▶ [Excerpted text]
+++++

B.   Aims and Objectives

The main objective of this report is to evaluate the past financial performance of Homebase and the different factors that can affect the future of the company. It involves an analysis of the financial statements of the company, together with the flow of funds and financial aspects. It will focus on the current and future levels of its risk, liquidity, activity, debt as well as returns. This is because of the fact that these are the factors which affect the share price of the company. It will compare the past and current performance of B&Q, the major competitors of Homebase with the company. B&Q is considered as the leading DIY and garden centre retailer that offers more than 45,000 inspirational home improvement and garden products for homemaker, occasional to serious DIY’er, and trade professionals (Retail Concessions n.d.). It was founded in 1969 by Richard Block and David Quayle, discover how from small beginnings, B&Q has grown over the years in order to become the leading DIY retailer in the UK (B&Q Stores UK – DIY 2009). It is the number 1 DIY retailer in Europe and the third largest in the world, with more than 60 stores that are opened internationally, including the one in Beijing, which is the largest B&Q store in the world (Retail Concessions n.d.).

II.    Information Gathering and Accounting/Business Techniques A.   Methods of Gathering Data

All of the information that have been collected during the duration of the study were gathered using secondary resources or those written information found in different ways or approach. This information is old data which has been collected by other researches or organizations.  Furthermore, background information about the company and its competitor were also gathered from different resources, which serve as a support to the analysis of the current and past financial performance of both the companies. In addition, all of the information that were used in this study were from secondary resources primarily from different online websites, documents, journals and articles, together with the help of different books and studies, that can be found in online and traditional libraries.

B.   Source of Information 1.    Company website

All of the financial data presented in this paper were gathered from the annual report of the company which has been downloaded from their company website. The company website of Homebase was used in order to study the highlights or the important happenings and events in the company for a given period of time. Furthermore, it also gives different background information regarding the local management and customer relationship of the company in the UK. On the other hand, because Homebase is part of a successful group called the Home Retail Group, its website was used in order to retrieve information about the financial status and performance of the company from the years 2006 to 2008. The website offers information regarding the new development, opportunities and central activities of the company, together with the financial summaries, principal risks and uncertainties as well as corporate responsibilities, which are very important in order to analyze the current financial performance of Homebase.

+++++

▶ [Goal A]
Name each factor whose current and future levels the Homebase report says it will focus on.
▶ [Goal B]
Continue the Homebase report from the point where it ends.

+++++

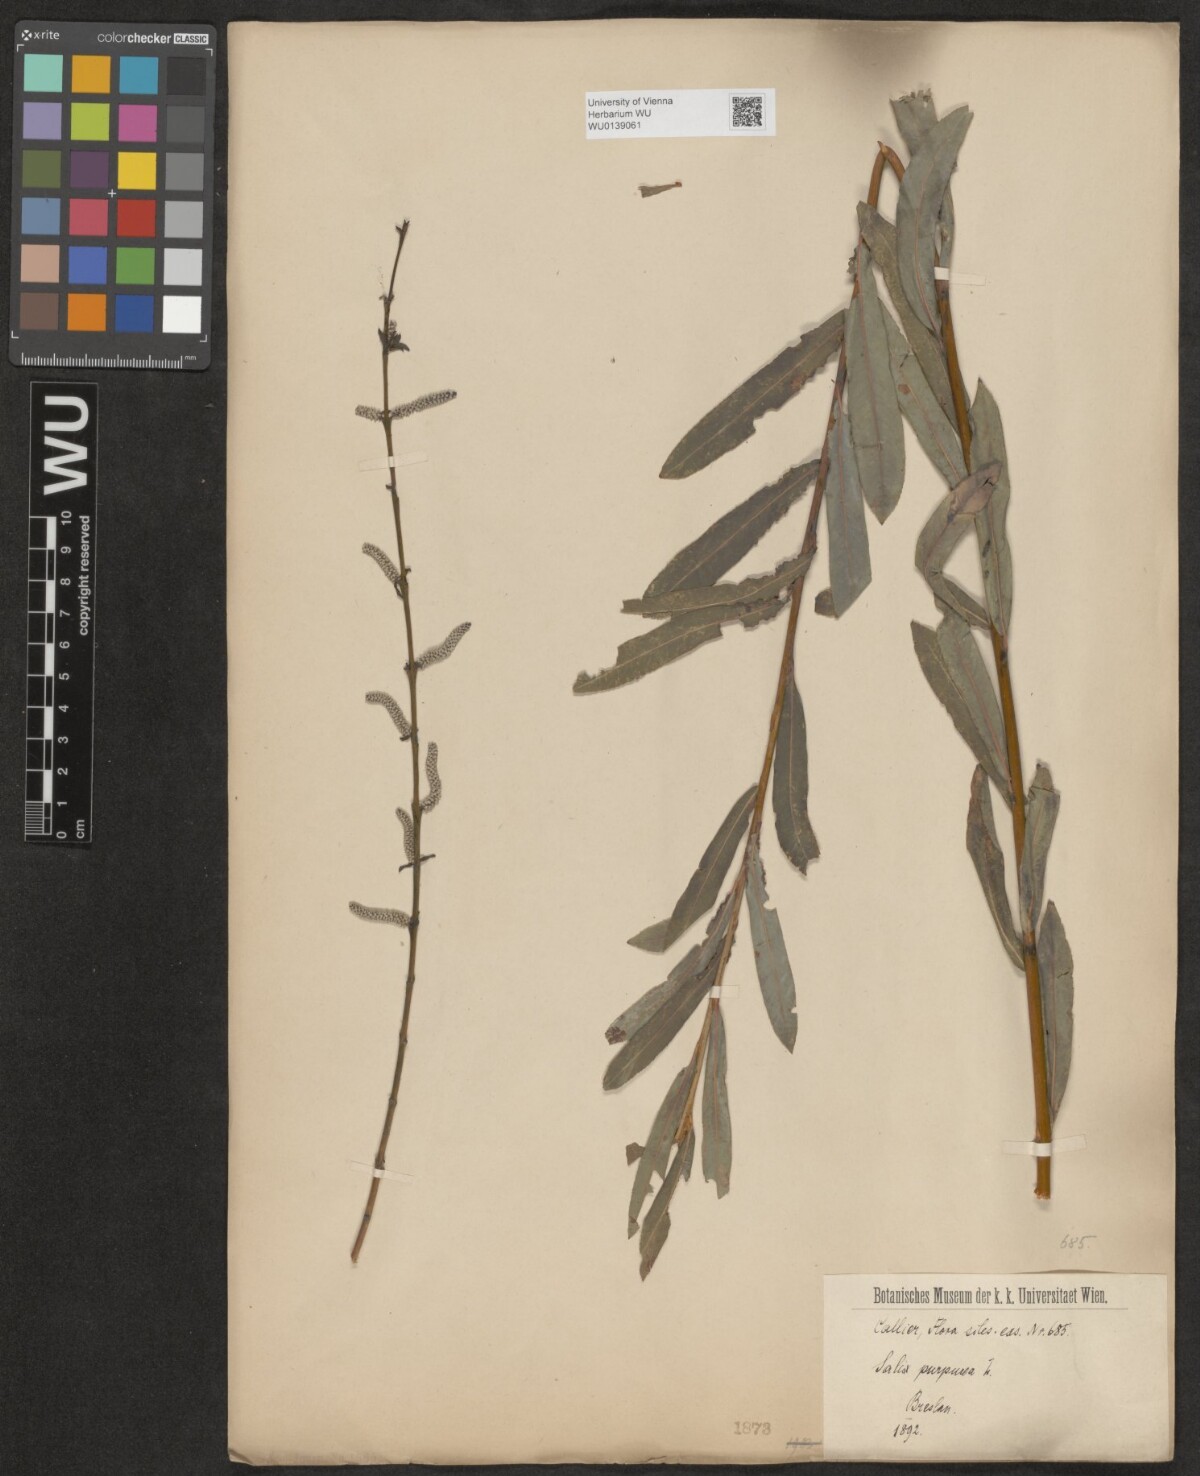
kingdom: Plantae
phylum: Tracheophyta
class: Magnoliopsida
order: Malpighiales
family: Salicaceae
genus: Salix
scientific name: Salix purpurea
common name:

+++++

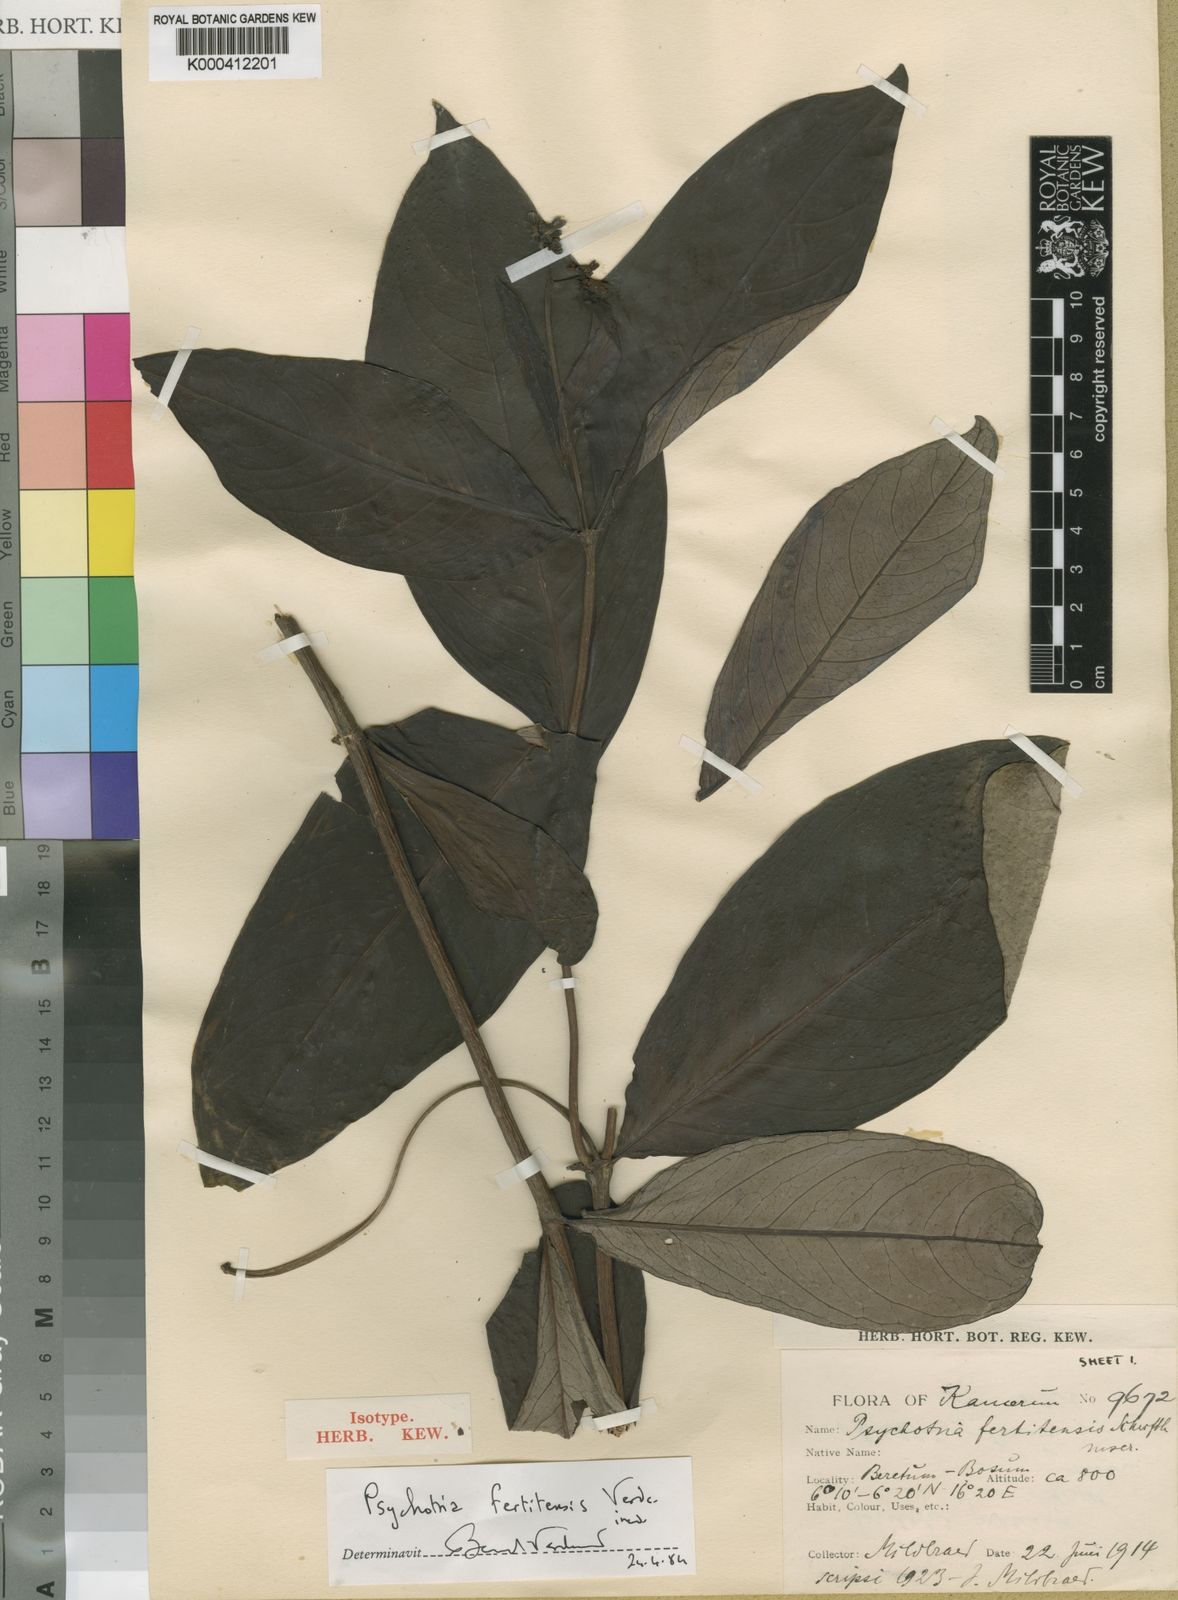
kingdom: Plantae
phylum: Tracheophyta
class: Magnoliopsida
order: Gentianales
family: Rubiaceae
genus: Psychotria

+++++

▶ [Result A]
Risk, liquidity, activity, debt, returns

▶ [Result B]
2.    Books

Books were used in order to focus on the different theories and information that are related to the process of accountancy. Most of the books that were used focus on the process of computing and interpreting the result of the financial ratio analysis and its impact on the overall performance and future of any company. This had also helped me to focus on the different financial ratio that will be needed or appropriate in the case of Homebase and B&Q, and what are the different ratio that can be computed by using the information that are available to be used. Most of the books I’ve used were available from our library. On the other hand, due to some difficulties in searching for appropriate and updated book references, I also used online books, or those books that are available in e-book format. This had helped me to save more time and effort.

3.    Journal

Journals were very helpful to me because it enables me to have detailed information regarding the different theories that are associated to my topic. Furthermore, it also enables me to focus on a given aspect of the financial analysis, at the same time, learn with example. This enables me to have a sample analysis of any company which help or guide me to the entire process of analyzing the case of Homebase.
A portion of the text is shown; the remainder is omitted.